This time of year finds many companies preparing for earnings calls. For some of you, it’s like readying to get a tooth pulled. You’d rather not, but have no choice. Yet speaking to shareholders doesn’t have to feel like a dreaded dental appointment. When approached correctly, you may actually start looking forward to sharing your story in what should be a controlled, yet candid conversation.
Most calls begin with a company official reading a safe harbor statement but that doesn’t mean you should read your way through the call. Like a presentation or talk, you want to connect with your listener to instill confidence and commitment even when the news isn’t positive. This article examines the eight biggest earnings calls mistakes and how to prevent them moving forward.
Set the Tone
The best opportunity to frame your message is the moment you open your mouth. What do you want shareholders to feel? Optimistic? Excited? Encouraged? Or perhaps you want to offer reassurance after a dismal quarter. A clear opening statement that articulates your vision and strategy sets the tone moving forward. It also puts a human face on your company.
Talk, Don’t Read
Reading is not communicating. While you must prepare an outline and talking points, it’s your tone, pitch, attitude and delivery that instills confidence and credibility. As reported by Vanity Fair magazine, “During his first earnings call with analysts, (Google CEO Larry) Page read, with a discernible lack of enthusiasm, a 394-page statement, then took off before the traditional question-and-answer session. The next day Wall Street lopped $15 billion off his company’s market value.”While you don’t want to sound too excited or overpromise, you must convey energy, enthusiasm and passion if you want others to care about what you’re saying.
Your listeners can’t remember everything you say which is why you should minimize messages and focus on three key points you want them to take away. This doesn’t limit you to talking about three things, but concentrating on several key points instead of many will help reiterate the story you’re telling. Make sure to support what you’re saying with concrete examples, details and facts that help your audience better understand your strategy, how it ties to developing or changing trends and what they can expect moving forward. Just like you, your listeners appreciate clear concise information.

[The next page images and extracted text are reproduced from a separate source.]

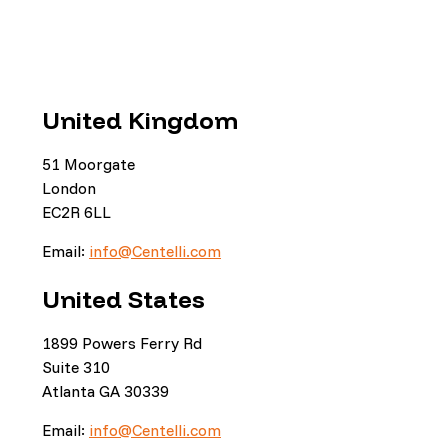
United Kingdom
51 Moorgate
London
EC2R 6LL
Email:
info@Centelli.com
United States
1899 Powers Ferry Rd
Suite 310
Atlanta GA 30339
Email:
info@Centelli.com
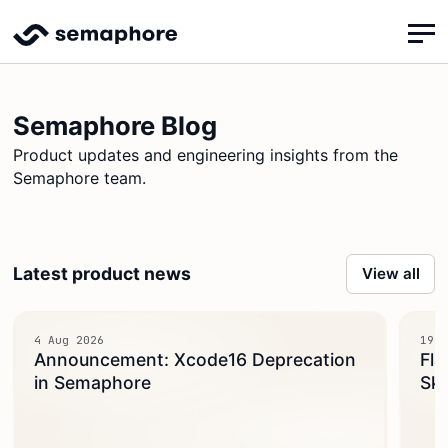
Semaphore Blog
Product updates and engineering insights from the
Semaphore team.
Latest product news
View all
4 Aug 2026
19 J
Announcement: Xcode16 Deprecation
Fla
in Semaphore
Ski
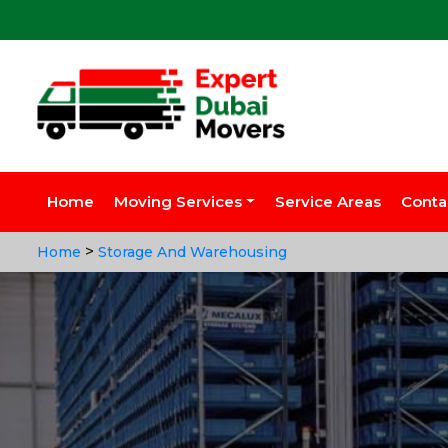
Home
Moving Services
Service Areas
Conta
>
Home
Storage And Warehousing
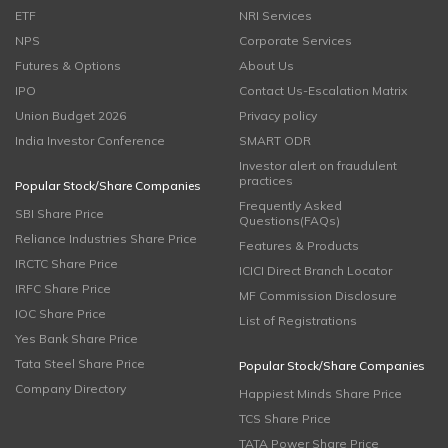
ETF
NRI Services
NPS
Corporate Services
Futures & Options
About Us
IPO
Contact Us-Escalation Matrix
Union Budget 2026
Privacy policy
India Investor Conference
SMART ODR
Investor alert on fraudulent
practices
Popular Stock/Share Companies
Frequently Asked
SBI Share Price
Questions(FAQs)
Reliance Industries Share Price
Features & Products
IRCTC Share Price
ICICI Direct Branch Locator
IRFC Share Price
MF Commission Disclosure
IOC Share Price
List of Registrations
Yes Bank Share Price
Tata Steel Share Price
Popular Stock/Share Companies
Company Directory
Happiest Minds Share Price
TCS Share Price
TATA Power Share Price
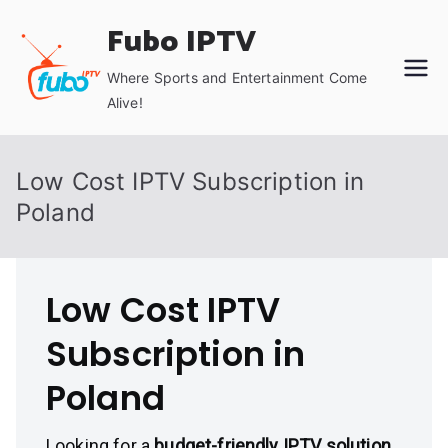
Skip
Fubo IPTV
to
content
Where Sports and Entertainment Come
Alive!
Low Cost IPTV Subscription in
Poland
Low Cost IPTV
Subscription in
Poland
Looking for a
budget-friendly IPTV solution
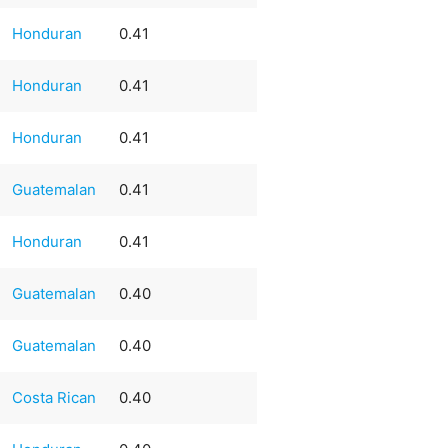
Honduran
0.41
Honduran
0.41
Honduran
0.41
Guatemalan
0.41
Honduran
0.41
Guatemalan
0.40
Guatemalan
0.40
Costa Rican
0.40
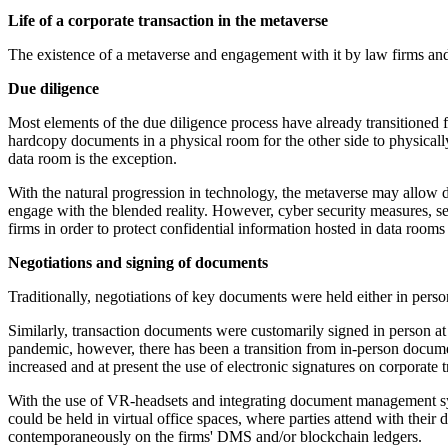
Life of a corporate transaction in the metaverse
The existence of a metaverse and engagement with it by law firms and 
Due diligence
Most elements of the due diligence process have already transitioned f
hardcopy documents in a physical room for the other side to physicall
data room is the exception.
With the natural progression in technology, the metaverse may allow d
engage with the blended reality. However, cyber security measures, s
firms in order to protect confidential information hosted in data rooms
Negotiations and signing of documents
Traditionally, negotiations of key documents were held either in per
Similarly, transaction documents were customarily signed in person at
pandemic, however, there has been a transition from in-person documen
increased and at present the use of electronic signatures on corporate t
With the use of VR-headsets and integrating document management sys
could be held in virtual office spaces, where parties attend with thei
contemporaneously on the firms' DMS and/or blockchain ledgers.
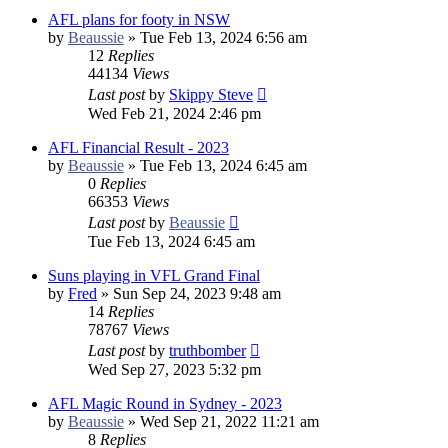
AFL plans for footy in NSW
by
Beaussie
»
Tue Feb 13, 2024 6:56 am
12
Replies
44134
Views
Last post
by
Skippy Steve
Wed Feb 21, 2024 2:46 pm
AFL Financial Result - 2023
by
Beaussie
»
Tue Feb 13, 2024 6:45 am
0
Replies
66353
Views
Last post
by
Beaussie
Tue Feb 13, 2024 6:45 am
Suns playing in VFL Grand Final
by
Fred
»
Sun Sep 24, 2023 9:48 am
14
Replies
78767
Views
Last post
by
truthbomber
Wed Sep 27, 2023 5:32 pm
AFL Magic Round in Sydney - 2023
by
Beaussie
»
Wed Sep 21, 2022 11:21 am
8
Replies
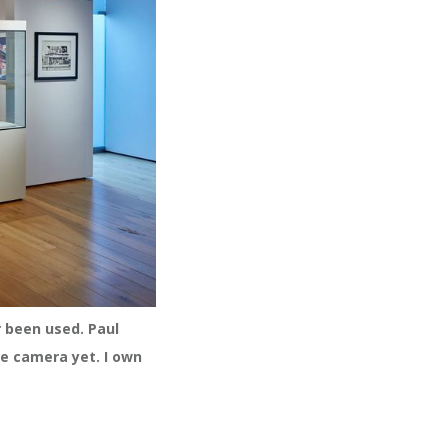
r been used. Paul
he camera yet. I own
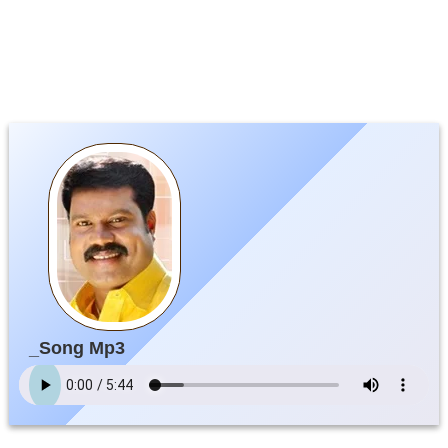
_Song Mp3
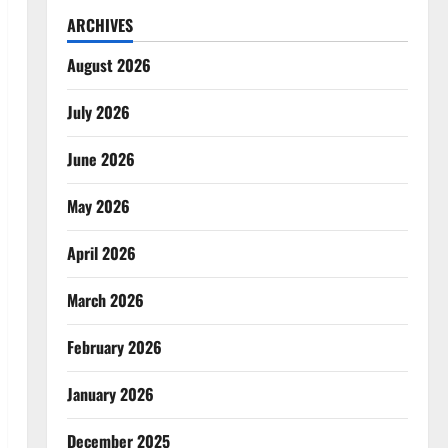
ARCHIVES
August 2026
July 2026
June 2026
May 2026
April 2026
March 2026
February 2026
January 2026
December 2025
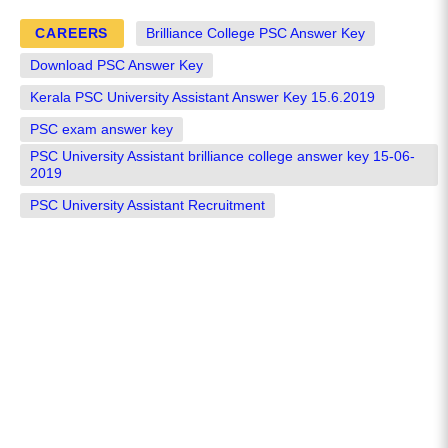
CAREERS
Brilliance College PSC Answer Key
Download PSC Answer Key
Kerala PSC University Assistant Answer Key 15.6.2019
PSC exam answer key
PSC University Assistant brilliance college answer key 15-06-
2019
PSC University Assistant Recruitment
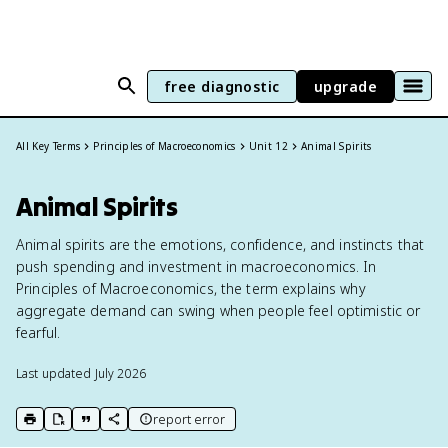
free diagnostic
upgrade
All Key Terms
Principles of Macroeconomics
Unit 12
Animal Spirits
Animal Spirits
Animal spirits are the emotions, confidence, and instincts that
push spending and investment in macroeconomics. In
Principles of Macroeconomics, the term explains why
aggregate demand can swing when people feel optimistic or
fearful.
Last updated
July 2026
report error
print key term
export to Google Doc
copy citation
copy link to this page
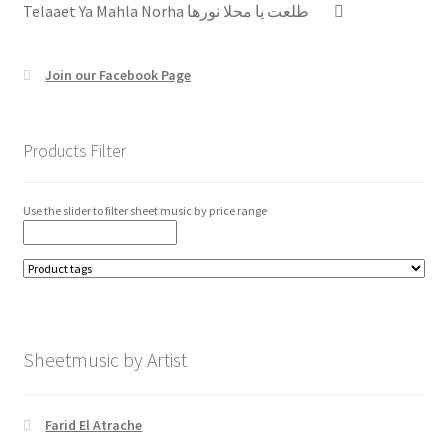
Telaaet Ya Mahla Norha طلعت يا محلا نورها
Join our Facebook Page
Products Filter
Use the slider to filter sheet music by price range
Sheetmusic by Artist
Farid El Atrache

Acknowledge Problems but …
This is not a Sunday morning talk show and you are not a freshly media trained politician who can choose not to answer the question. It’s important to acknowledge and address problems but then move on and outline what you are doing to correct them and what you anticipate moving forward. For example, at a recent analyst conference, Merck & Co. chief executive Kenneth Frazier acknowledged that setbacks in drug testing made his first year as CEO difficult. But instead of wallowing in those difficulties, he said important new drugs were on the horizon and he anticipates better news in 2012 which was clearly the message he wanted to deliver.
Make Numbers Meaningful
It is your job to tell listeners what you want them to know and that means putting numbers into context. It’s not enough to simply repeat what was in the press release that went out before the call. Instead, take it a step further by marrying the numbers to what you want people to hear. Apple does a great job at this. On a recent earnings call, it was announced that despite not meeting projections, 20 million iPhones had been sold in Q3 of 2011 alone. The company then went on to say this makes Apple the top smartphone manufacturer in the USA.
Cut the Corporate Speak
In today’s Twitter savvy world, more and more people expect information to be delivered in clear crisp concise nuggets. The financial world is no different. While your listeners may require economic detail so people know if they want to buy, sell or keep your stock, they also want plain words that help them understand what the information means to them. Just because your listener is an investor or potential investor doesn’t mean they are well versed in your business so speak to be understood.
To Show or Not to Show
Increasing numbers of companies are complementing their earnings calls with slide presentations. This can be positive if it’s done correctly. The slide should follow you, not the other way around. If the slide can help clarify or explain technical information to a non-technical audience, your audience will welcome the effort. But if the slide is cluttered with too much data and text that is not delivered effectively, you risk dis-engaging your audience.
Many of our clients put ample time into preparing for calls, but sometimes fall short when it comes to practicing out loud. They say things like: “we don’t have time” or “we’ve done this many times before so we’ll be fine” but practice creates polish and polish spells confidence. Not only should you practice the script, but role playing the Q&A portion of the call is essential to prevent you from being caught off guard. If you fail to answer a question properly, you may inadvertently send the wrong message which can affect stock price and company reputation.
Shareholders want leadership and innovation. They want to know how you will execute vision and strategy moving forward to meet projections, fix problems and compete in today’s global environment. There are plenty of people competing for their money. They want to know why they should invest with you. Earning trust is a constant commitment that should be devoted to preparing for each and every call.